Rose maiden, no I do not quarrel,
With these dear chains, they don’t demean.
The nightingale embushed in laurel,
The sylvan singers’ feathered queen,
Does she not bear the same sweet plight?
Near the proud rose’s beauty dwelling,
And with her tender anthems thrilling
The dusk of a voluptuous night.
Pushkin – Dear Chains
Russia’s greatest poet, Alexander Pushkin (1799 – 1837) was also an outstanding novelist, short story writer, playwright, and dramatist who is deemed the founder of modern Russian literature. His verse and prose addressed conflicts between personal happiness and duty, the rebellion of loners against the system, and were rife with vigorous life-affirming themes such as the triumph of human goodness over oppression, and of reason over narrow-minded prejudice.
A born aristocrat, Pushkin was a descendant of Abram Gannibal, an African kidnapped and sold into slavery as a child, who ended up in Istanbul and from there was taken to Russia and presented as a gift to Peter the Great. The Tsar adopted Gannibal and raised him in the imperial household as his godson, and he rose to prominence as a general and courtier during the reign of Peter’s daughter Elizabeth – an extraordinary life described in Pushkin’s biographical novel The Negro of Peter the Great.
Precocious, Pushkin published his first poem at age 15 while a student at the elite Tsarskoye Selo Lyceum. While still at the Lyceum, he began his first major work, the romantic poem Ruslan and Ludmilla, which used folkloric Russian themes of an epic hero overcoming numerous obstacles in the course of rescuing his bride. It flouted accepted genre rules by rejecting the traditional Russian style of classic poetry, and by breaking the barriers to the use of colloquial speech in verse.
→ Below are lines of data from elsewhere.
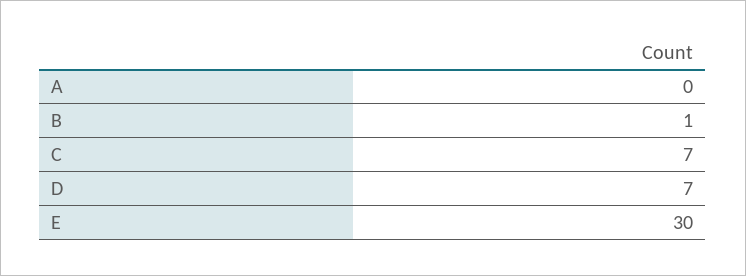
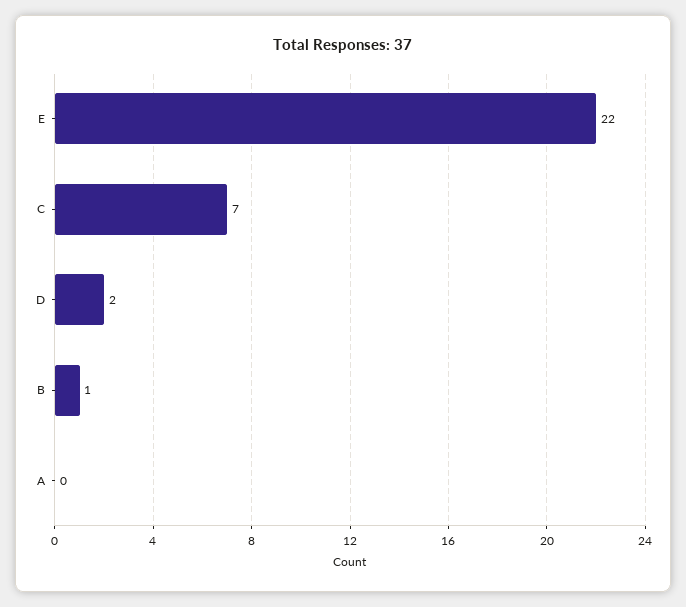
  {
    "A": 0,
    "B": 1,
    "C": 7,
-   "D": 7,
+   "D": 2,
-   "E": 30
+   "E": 22
  }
It was violently attacked, but it brought Pushkin fame and cemented his place as an innovator.
By the time he graduated, he was a committed social reformer, which upset the Tsarist authorities and secret police, who placed him under surveillance for the remainder of his life. At age 21, he was exiled from St. Petersburg to southern Russia. In exile, he traveled through Crimea and the Caucasus, and the impressions gained furnished material for his “southern cycle” of romantic poems, such as The Robber Brothers and Prisoner of the Caucasus.
Pushkin’s literary outflow was frequently interrupted by authorities censoring his work and prohibiting or otherwise impeding its publication. Despite officialdom’s ham-handedness, he kept writing. His poetic novel Eugene Onegin revolutionized Russian literature as the first to take contemporary society as its subject matter, and led a wave of realistic Russian novels. Pushkin’s use of the Russian language was both simple and profound, and became the foundation of the style adopted by novelists such as Leo Tolstoy and Ivan Turgenev.
In 1837 Pushkin discovered that his brother-in-law had attempted to seduce the poet’s wife. The code of honor of the day compelled Pushkin to challenge the offender to a duel, in which he was fatally wounded. Thus, his life was cut short at the height of his literary career, but the tragic ending was somehow fitting for a man who embodied the Romantic movement.